═══ Material to process ═══

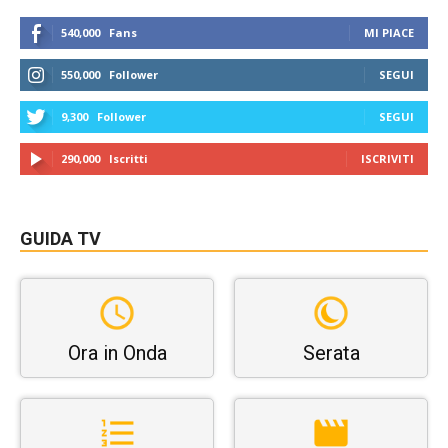
540,000
Fans
MI PIACE
550,000
Follower
SEGUI
9,300
Follower
SEGUI
290,000
Iscritti
ISCRIVITI
GUIDA TV
Ora in Onda
Serata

═══

* **Task to carry out**
Copy the text of every item above word for word, omitting the pictures.

* **Response area**
540,000
Fans
MI PIACE
550,000
Follower
SEGUI
9,300
Follower
SEGUI
290,000
Iscritti
ISCRIVITI
GUIDA TV
Ora in Onda
Serata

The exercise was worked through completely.